* [Exercise details]: Print the listing below word for word, from its first line up to and including the line with "Barnas Egen Bokverden".

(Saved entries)

.....

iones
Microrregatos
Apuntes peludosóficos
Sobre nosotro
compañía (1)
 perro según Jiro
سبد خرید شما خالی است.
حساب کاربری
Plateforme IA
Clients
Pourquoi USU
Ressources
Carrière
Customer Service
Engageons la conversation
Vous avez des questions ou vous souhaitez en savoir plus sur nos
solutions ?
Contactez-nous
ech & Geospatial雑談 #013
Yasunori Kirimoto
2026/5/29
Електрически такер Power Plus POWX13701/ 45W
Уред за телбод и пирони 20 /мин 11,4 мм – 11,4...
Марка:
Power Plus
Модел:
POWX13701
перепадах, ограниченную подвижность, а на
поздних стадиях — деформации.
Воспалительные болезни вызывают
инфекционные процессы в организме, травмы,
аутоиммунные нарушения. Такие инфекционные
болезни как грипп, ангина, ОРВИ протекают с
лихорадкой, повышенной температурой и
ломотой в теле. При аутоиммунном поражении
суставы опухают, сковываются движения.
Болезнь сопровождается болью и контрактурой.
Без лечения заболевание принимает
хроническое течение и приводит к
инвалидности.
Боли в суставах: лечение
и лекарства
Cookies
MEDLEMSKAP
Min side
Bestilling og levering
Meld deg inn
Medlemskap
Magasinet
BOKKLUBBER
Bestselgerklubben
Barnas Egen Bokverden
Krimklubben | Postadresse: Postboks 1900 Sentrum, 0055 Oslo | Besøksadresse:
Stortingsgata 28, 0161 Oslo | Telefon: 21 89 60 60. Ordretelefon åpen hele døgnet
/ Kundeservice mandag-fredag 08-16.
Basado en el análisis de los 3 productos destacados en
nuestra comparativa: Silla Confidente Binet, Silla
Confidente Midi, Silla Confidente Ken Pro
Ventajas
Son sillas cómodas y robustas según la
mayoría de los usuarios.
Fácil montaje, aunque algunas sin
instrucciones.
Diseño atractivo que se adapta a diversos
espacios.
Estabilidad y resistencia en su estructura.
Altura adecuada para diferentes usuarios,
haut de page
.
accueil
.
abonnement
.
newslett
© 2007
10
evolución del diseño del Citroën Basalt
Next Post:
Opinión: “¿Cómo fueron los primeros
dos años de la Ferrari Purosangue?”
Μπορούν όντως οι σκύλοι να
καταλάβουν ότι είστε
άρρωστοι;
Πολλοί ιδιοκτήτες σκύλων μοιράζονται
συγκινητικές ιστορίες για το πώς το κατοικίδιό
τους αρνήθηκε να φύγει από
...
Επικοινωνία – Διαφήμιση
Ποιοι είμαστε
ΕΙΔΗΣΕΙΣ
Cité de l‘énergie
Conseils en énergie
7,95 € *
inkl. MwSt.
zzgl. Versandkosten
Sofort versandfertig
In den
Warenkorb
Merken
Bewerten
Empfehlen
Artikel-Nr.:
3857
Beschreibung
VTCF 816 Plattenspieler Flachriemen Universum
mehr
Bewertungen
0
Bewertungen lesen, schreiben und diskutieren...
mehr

.....

* [Result of the task]:
iones
Microrregatos
Apuntes peludosóficos
Sobre nosotro
compañía (1)
 perro según Jiro
سبد خرید شما خالی است.
حساب کاربری
Plateforme IA
Clients
Pourquoi USU
Ressources
Carrière
Customer Service
Engageons la conversation
Vous avez des questions ou vous souhaitez en savoir plus sur nos
solutions ?
Contactez-nous
ech & Geospatial雑談 #013
Yasunori Kirimoto
2026/5/29
Електрически такер Power Plus POWX13701/ 45W
Уред за телбод и пирони 20 /мин 11,4 мм – 11,4...
Марка:
Power Plus
Модел:
POWX13701
перепадах, ограниченную подвижность, а на
поздних стадиях — деформации.
Воспалительные болезни вызывают
инфекционные процессы в организме, травмы,
аутоиммунные нарушения. Такие инфекционные
болезни как грипп, ангина, ОРВИ протекают с
лихорадкой, повышенной температурой и
ломотой в теле. При аутоиммунном поражении
суставы опухают, сковываются движения.
Болезнь сопровождается болью и контрактурой.
Без лечения заболевание принимает
хроническое течение и приводит к
инвалидности.
Боли в суставах: лечение
и лекарства
Cookies
MEDLEMSKAP
Min side
Bestilling og levering
Meld deg inn
Medlemskap
Magasinet
BOKKLUBBER
Bestselgerklubben
Barnas Egen Bokverden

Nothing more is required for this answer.